Actor Don Cheadle has shared his experience of racial prejudice, recalling the countless times he has been stopped by the police.
Cheadle, a prominent face in the Marvel Cinematic Universe (MCU), is best known for portraying the superhero War Machine.
During a virtual appearance on The Tonight Show Starring Jimmy Fallon, the actor opened up about his past encounters with the police amid the protests against police brutality and racism.
Cheadle grew up in a predominantly black neighborhood in Kansas City, and said he didn’t really understand racial discrimination in law enforcement until his family moved to the suburbs.
That was when a lot of bullying started when I was at school, and it definitely predicated on race.
That’s when it started to be clear that the cops were not on ‘Team Don’ and there was a different treatment.”
He said that when he relocated to Los Angeles to pursue a career in acting, his interactions with cops continued to escalate.

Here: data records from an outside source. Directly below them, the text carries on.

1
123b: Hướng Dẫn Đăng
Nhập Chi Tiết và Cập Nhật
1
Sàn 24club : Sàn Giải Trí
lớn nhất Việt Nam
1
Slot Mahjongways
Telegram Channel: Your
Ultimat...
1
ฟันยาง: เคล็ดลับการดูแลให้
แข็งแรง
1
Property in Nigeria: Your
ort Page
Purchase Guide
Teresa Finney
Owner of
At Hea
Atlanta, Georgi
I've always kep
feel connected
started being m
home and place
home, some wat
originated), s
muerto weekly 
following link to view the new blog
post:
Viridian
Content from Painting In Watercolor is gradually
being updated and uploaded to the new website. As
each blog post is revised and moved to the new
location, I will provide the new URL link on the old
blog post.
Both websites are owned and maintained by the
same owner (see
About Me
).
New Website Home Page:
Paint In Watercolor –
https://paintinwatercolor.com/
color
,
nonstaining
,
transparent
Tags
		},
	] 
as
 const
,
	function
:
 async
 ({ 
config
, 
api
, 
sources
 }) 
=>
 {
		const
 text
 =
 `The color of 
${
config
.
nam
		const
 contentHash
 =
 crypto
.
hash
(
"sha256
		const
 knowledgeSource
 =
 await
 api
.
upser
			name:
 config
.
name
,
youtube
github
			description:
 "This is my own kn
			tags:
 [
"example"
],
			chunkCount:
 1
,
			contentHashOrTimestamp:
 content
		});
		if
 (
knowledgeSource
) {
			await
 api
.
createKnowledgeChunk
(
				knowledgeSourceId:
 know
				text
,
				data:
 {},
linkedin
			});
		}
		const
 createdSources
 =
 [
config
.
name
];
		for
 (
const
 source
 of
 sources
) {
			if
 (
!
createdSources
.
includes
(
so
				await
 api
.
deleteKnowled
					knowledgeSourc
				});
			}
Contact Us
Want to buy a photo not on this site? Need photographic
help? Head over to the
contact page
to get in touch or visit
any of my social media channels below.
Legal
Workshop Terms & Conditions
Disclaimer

Cheadle referenced Operation Hammer, a policy put in place in 1987 by former Chief of Police Daryl Gates that heavily targeted blacks in an attempt to stop gang violence in the city.
I don’t know if it was officially coined that it was to stop and harass black and brown people, but that was the sort of unofficial official interdepartmental language that they used for the Hammer Program, what it was for and what it was designed to do – to intimidate and to make sure everyone knew who was really running things in L.A.”

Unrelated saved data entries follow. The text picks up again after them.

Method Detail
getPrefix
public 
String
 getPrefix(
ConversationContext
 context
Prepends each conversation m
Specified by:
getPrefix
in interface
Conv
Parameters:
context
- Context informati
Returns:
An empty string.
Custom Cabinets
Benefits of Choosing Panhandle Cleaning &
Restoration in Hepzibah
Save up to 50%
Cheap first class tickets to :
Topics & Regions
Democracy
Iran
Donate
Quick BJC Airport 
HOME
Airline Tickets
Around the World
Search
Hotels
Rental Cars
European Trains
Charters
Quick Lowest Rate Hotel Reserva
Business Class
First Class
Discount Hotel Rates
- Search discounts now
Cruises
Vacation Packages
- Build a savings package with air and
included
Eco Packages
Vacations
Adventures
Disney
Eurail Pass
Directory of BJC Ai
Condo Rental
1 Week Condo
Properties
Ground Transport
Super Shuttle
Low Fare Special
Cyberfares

Speaking further, he disclosed that he has been stopped many times by the police.
I got stopped more times than I can count and guns put to my head. I always fit the description.”
Cheadle also said that the violence meted out to black people by the police was nothing new.
I have good friends who were almost killed by the police for nothing. So this is not something that was new to me once all of these videos started to come out.
This was something that we knew very well was happening. They just weren’t being filmed.”